Шуберту, по-видимому, хотелось поговорить о Моцарте не меньше, чем Джэсону.
– Разве догадаешься, какие подчас муки испытывает другой? Душевные терзания познал и Моцарт, возможно, это и ускорило его конец. Если он кому-нибудь во всем признавался, то только своей жене. Человек, сочиняющий прекрасную музыку, не обязательно бывает счастлив. Представьте себе человека, здоровье которого слабеет с каждым днем, душевные муки лишь приближают его к могиле. Вообразите себе творца, чьи пылкие надежды потерпели крах – он уразумел конечную бренность вещей и, в особенности, свою собственную бренность. Самые пылкие поцелуи и объятия не приносят ему облегчения. Каждую ночь он ложится спать, не уверенный, проснется ли на утро. Легко ли думать о смерти молодому и полному сил? Представьте, что нет ни рая, ни ада, и что скоро вас окутает вечная тьма, где вы окажетесь в полном одиночестве, вдали от всего и вся…
Шуберт помрачнел, и Джэсон понял, что говорит он не столько о Моцарте, сколько о самом себе.
– Большинство людей боится думать о собственной смерти, – продолжал Шуберт, – но стоит осознать ее близость, как сознавал Моцарт, как сознают некоторые из нас, и все становится ужасным. Весьма вероятно, что подобные мысли ускорили его конец. Он сам его ускорил. Некоторых из нас ждет та же участь.
– По-вашему, Сальери никак не причастен к смерти Моцарта? – спросил Джэсон. – Даже если он лишился рассудка? И признал свою вину?
– Люди склонны чувствовать себя виноватыми. А у Сальери есть на то все основания. Что же касается его безумия, то для иных из нас до него всего один шаг.

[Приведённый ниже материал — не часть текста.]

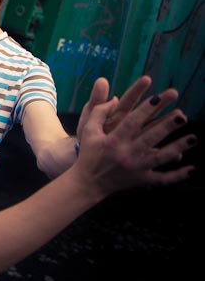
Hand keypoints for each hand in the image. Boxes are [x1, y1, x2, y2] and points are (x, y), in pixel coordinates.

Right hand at [75, 88, 195, 196]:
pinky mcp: (141, 180)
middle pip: (150, 137)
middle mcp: (126, 154)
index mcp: (113, 140)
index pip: (131, 122)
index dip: (144, 109)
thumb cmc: (90, 152)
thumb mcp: (87, 130)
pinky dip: (177, 176)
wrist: (88, 182)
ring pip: (160, 158)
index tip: (157, 97)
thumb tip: (115, 98)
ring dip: (177, 147)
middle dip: (166, 126)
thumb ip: (99, 112)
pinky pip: (162, 179)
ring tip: (193, 137)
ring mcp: (136, 168)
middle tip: (182, 115)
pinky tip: (192, 169)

– Вы верите в его безумие, господин Шуберт?
– Я верю, что у каждого есть свой предел. Просто он достиг своего раньше остальных.

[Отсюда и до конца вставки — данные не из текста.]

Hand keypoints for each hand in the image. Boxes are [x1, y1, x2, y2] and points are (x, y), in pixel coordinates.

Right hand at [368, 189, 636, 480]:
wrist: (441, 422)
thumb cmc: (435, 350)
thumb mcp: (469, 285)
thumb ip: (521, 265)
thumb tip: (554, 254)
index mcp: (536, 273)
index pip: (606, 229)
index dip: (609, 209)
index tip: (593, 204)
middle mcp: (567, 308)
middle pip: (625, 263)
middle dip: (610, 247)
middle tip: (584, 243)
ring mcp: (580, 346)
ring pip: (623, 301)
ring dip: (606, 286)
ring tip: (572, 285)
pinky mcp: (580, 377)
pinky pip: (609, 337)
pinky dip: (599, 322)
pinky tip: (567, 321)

Друзья Шуберта подошли к их столу. Джэсон был не в настроении обмениваться любезностями, к тому же он сразу распознал в них дилетантов, пусть одаренных, но все же дилетантов, всегда окружающих настоящий талант, как рабочие пчелы матку.
Попрощавшись, они стали пробираться сквозь толпу посетителей к выходу. Перед ними образовалось нечто вроде стены, сквозь которую они с трудом пробирались. Уже у самых дверей кто-то рядом с Джэсоном оступился и толкнул его. Какой-то пьяный, решил он, но человек вежливо извинился; чей-то насмешливый голос сказал: «Шуберт, политикан из таверны!» Джэсон обернулся. Говоривший исчез в толпе. И в этот момент Джэсон почувствовал, как чья-то рука коснулась его груди. Нет, видимо, это просто игра воображения.
Уже поднимаясь по лестнице своего дома на Петерсплац, он вдруг обнаружил пропажу денег. Деньги, лежавшие у него во внутреннем кармане, бесследно исчезли.
Шиндлер распрощался с ними еще на улице и обращаться к нему за помощью было поздно. Джэсона осенило:
– Человек, толкнувший меня, оказался просто карманным вором, а другой в это время отвлекал мое внимание. Случилось нечто ужасное, Дебора, все деньги украдены!
– Неужели ты взял с собой все? Ведь это неразумно!
– Почти все. После того, как Эрнест Мюллер беспрепятственно проник к нам в квартиру, я боялся оставлять деньги дома.
– А может, ты их потерял?
– Нет. – Он снова проверил карманы. – Пусто. Все до последней монеты.
Стараясь скрыть волнение, Дебора занялась туалетом, а Джэсон решил вернуться в кафе. Дебора боялась оставаться одна, не позвать ли Ганса или госпожу Герцог, подумала она, но отказалась от этой мысли и, закутавшись в одеяло, улеглась в постель, дрожа нервной дрожью и с трудом сдерживая слезы.
Джэсон почти бегом добрался до кафе. Его удивила темнота, царящая на улицах. Было уже за полночь, и он не мог отделаться от чувства, что кто-то следует за ним по пятам. Кафе было погружено во тьму.
Он покидал Америку с двумя тысячами долларов в кармане, полученными за гимны, а теперь от этой крупной суммы ничего не осталось. Он попал в ловушку, ему казалось, что эти розыски поглотили большую, лучшую часть его жизни.
Придя домой, Джэсон постарался скрыть свое мрачное настроение. Дебора зажгла все огни, выбежала к нему навстречу и бросилась в объятия, сотрясаясь от рыданий. Джэсон не знал, чем ее утешить. Он понимал, что вокруг них все теснее смыкается зловещее таинственное кольцо.